### Task to carry out
With every picture left out, give the data below back exactly.

### Material provided
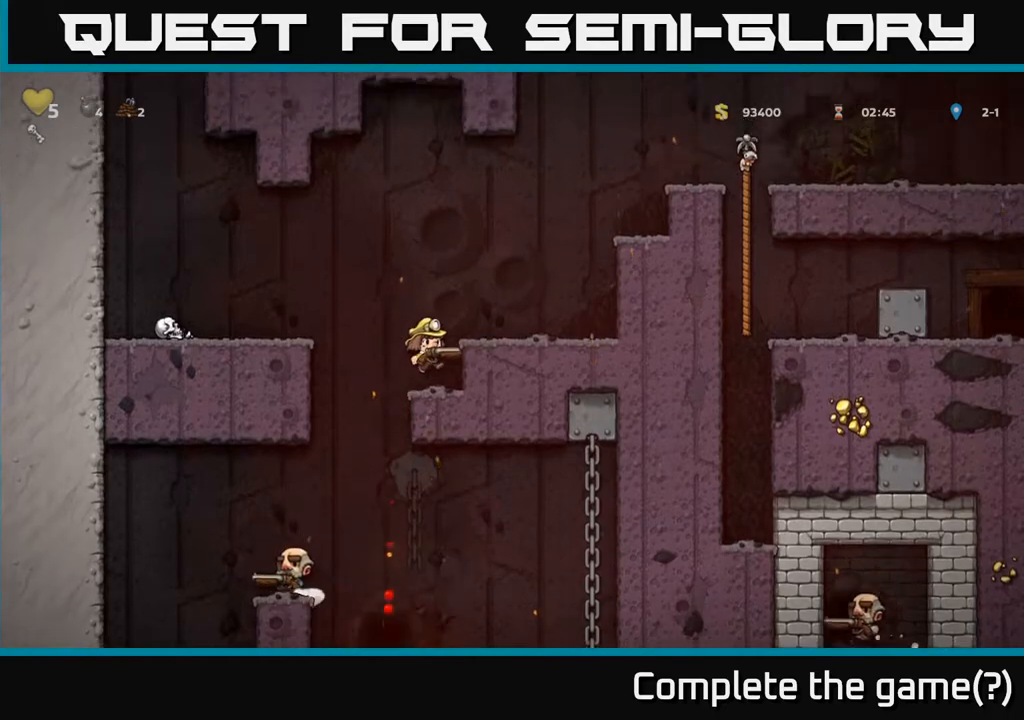
{"buttons": ["DPAD_RIGHT"], "left_stick": "center", "right_stick": "center", "events": [[33, "A", "up"], [267, "A", "down"], [417, "A", "up"]]}
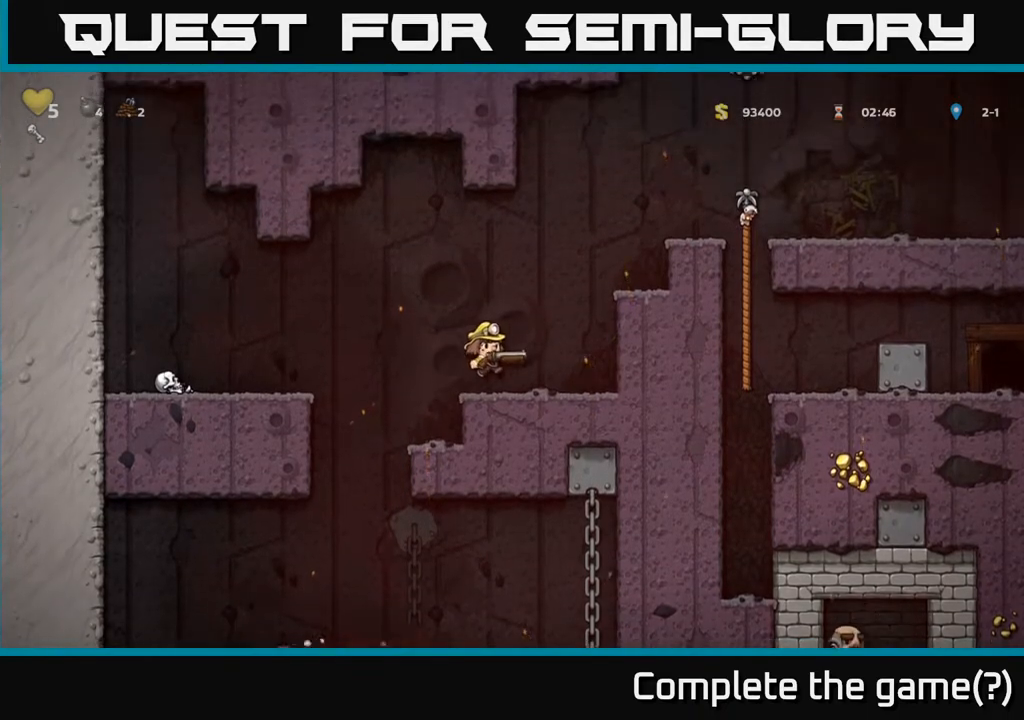
{"buttons": ["DPAD_DOWN"], "left_stick": "center", "right_stick": "center", "events": [[167, "DPAD_RIGHT", "up"], [233, "DPAD_LEFT", "down"], [300, "DPAD_DOWN", "down"], [350, "DPAD_LEFT", "up"]]}
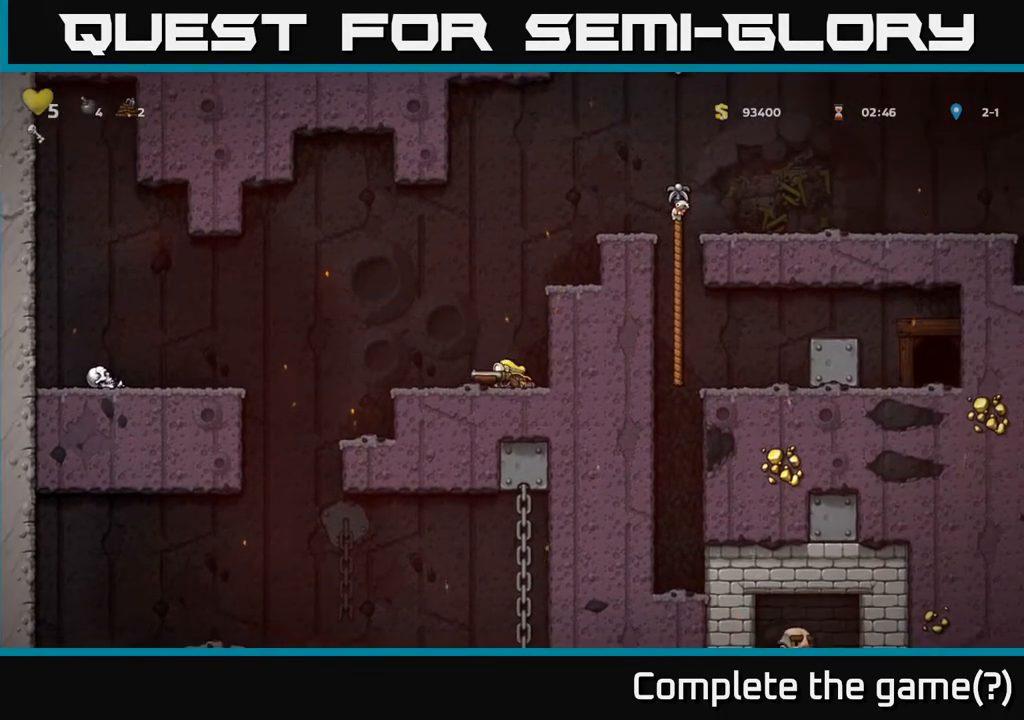
{"buttons": ["DPAD_DOWN"], "left_stick": "center", "right_stick": "center", "events": []}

### Response box
{"buttons": ["DPAD_RIGHT"], "left_stick": "center", "right_stick": "center", "events": [[33, "A", "up"], [267, "A", "down"], [417, "A", "up"]]}
{"buttons": ["DPAD_DOWN"], "left_stick": "center", "right_stick": "center", "events": [[167, "DPAD_RIGHT", "up"], [233, "DPAD_LEFT", "down"], [300, "DPAD_DOWN", "down"], [350, "DPAD_LEFT", "up"]]}
{"buttons": ["DPAD_DOWN"], "left_stick": "center", "right_stick": "center", "events": []}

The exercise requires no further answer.